No VAT Increase — But Sin Taxes Rise
In what will be widely welcomed by consumers already under cost-of-living pressure, the 2026 Budget contains no increase in Value Added Tax. The standard VAT rate remains unchanged.
However, the Minister made clear that taxes on tobacco, alcohol and fuel would rise in line with inflation. Godongwana was direct:
“Increases to certain taxes are unavoidable.”
For smokers and drinkers, the increases are as follows:
• A 20-pack of cigarettes rises from R22.81 to R23.58.
• A 340ml can of beer or cider increases by 8 cents.
• A 750ml bottle of wine goes up by 15 cents.
• A 750ml bottle of spirits will increase by R3.20.
Fuel levies also increase, with the general fuel levy rising by 9 cents per litre for petrol and 8 cents for diesel, and the Road Accident Fund levy going up by 7 cents per litre.
A Little More for Pensioners and Grant Recipients
South Africa’s 26.5 million social grant recipients will see modest increases from April 2026. The Minister announced:
“The old age grant, disability grant and care dependency grant rise by R80 in April 2026, to R2 400.”
The war veterans grant also increases by R80 to R2 420. The foster care grant rises by R40 to R1 290 in April, with a further R10 increase in October. The child support grant and grant-in-aid grant go up from R20 to R580.
Total spending on social grants for 2026/27 reaches R292.8 billion. The Social Relief of Distress grant continues in its current form for the year ahead.
The Bigger Picture: Debt Stabilised, Credibility Restored
Underpinning the entire Budget is a message of hard-won fiscal stability.
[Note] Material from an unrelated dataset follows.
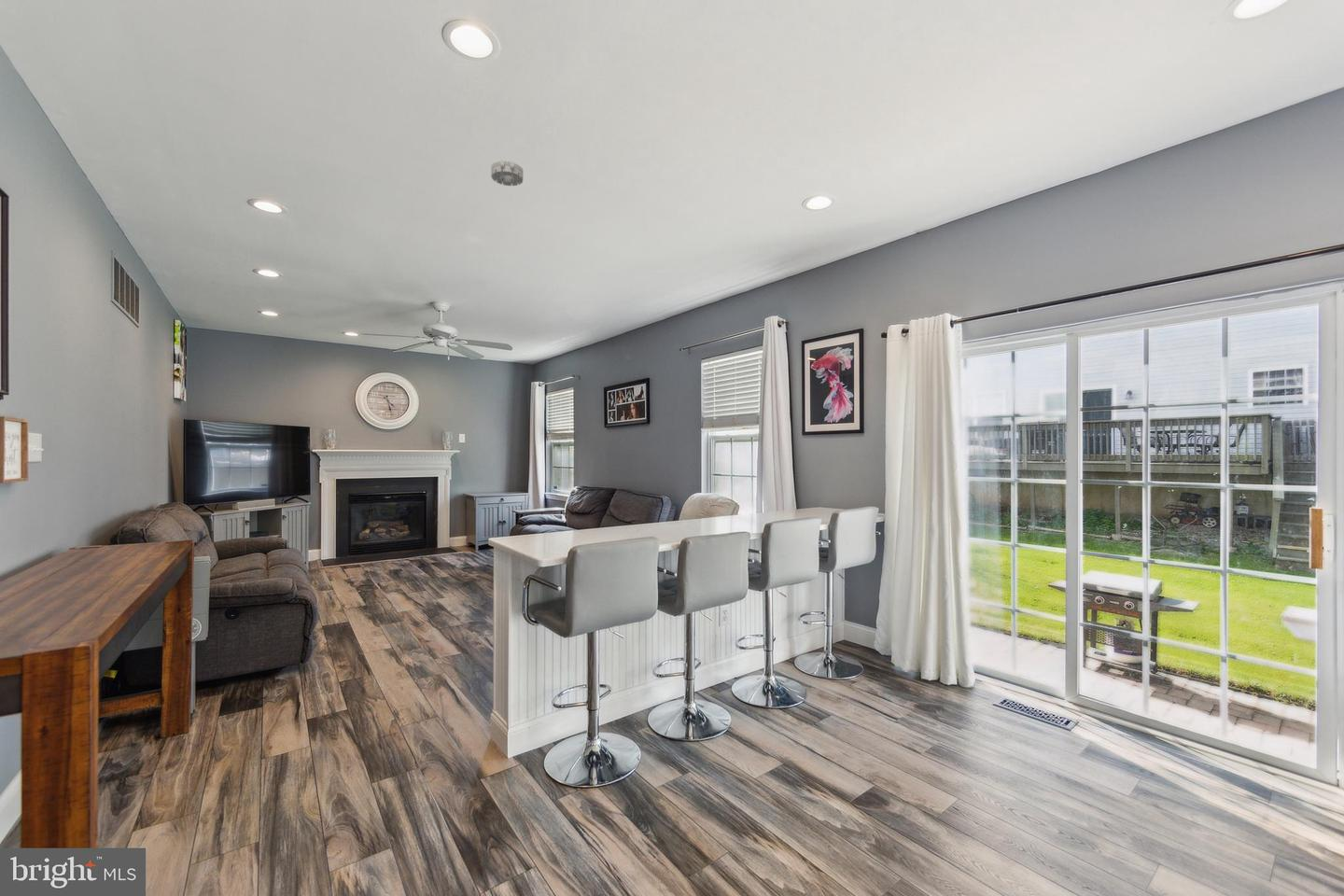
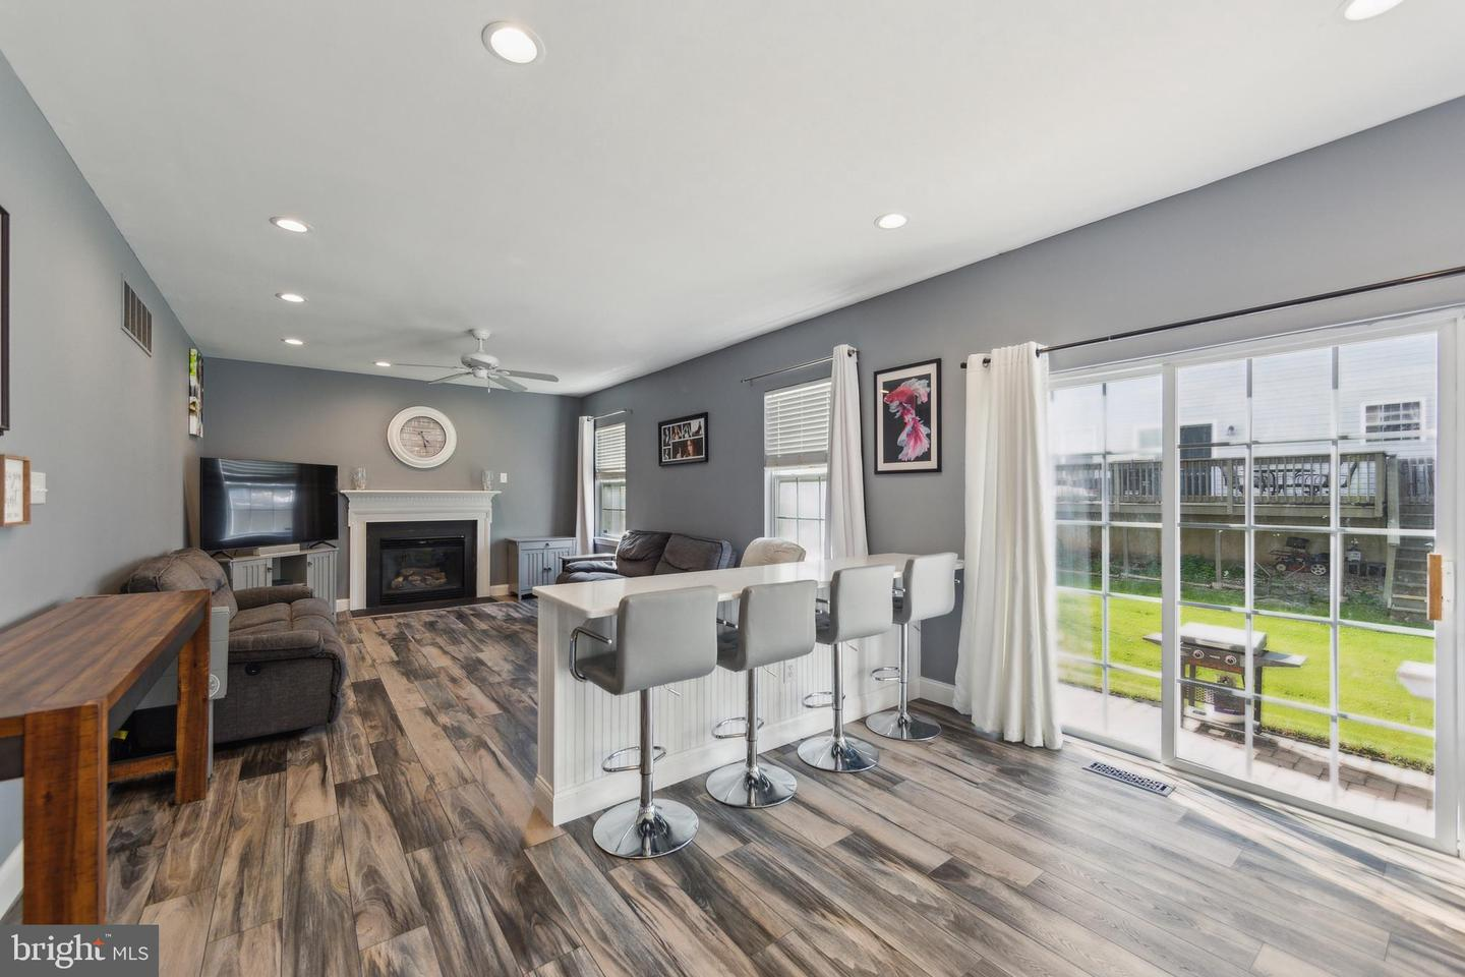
- smoke detector [490,160,524,187]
For the first time in 17 years, South Africa’s gross debt stabilises as a share of GDP — at 78.9 per cent in 2025/26 — before falling to 77.3 per cent in 2026/27 and 76.5 per cent by 2028/29.
Total government spending in 2026/27 amounts to R2.67 trillion, with the social wage — comprising education, health and social protection — accounting for more than 60 per cent of non-interest spending.
Closing his address, Godongwana struck a tone of cautious optimism:
“A budget and a fiscal strategy that advances inclusive growth and the sustainability of public finances is a crucial part of achieving this greater freedom. It moves us closer to fulfilling our constitutional promise to do all that it takes for our people to live with dignity and prosperity.”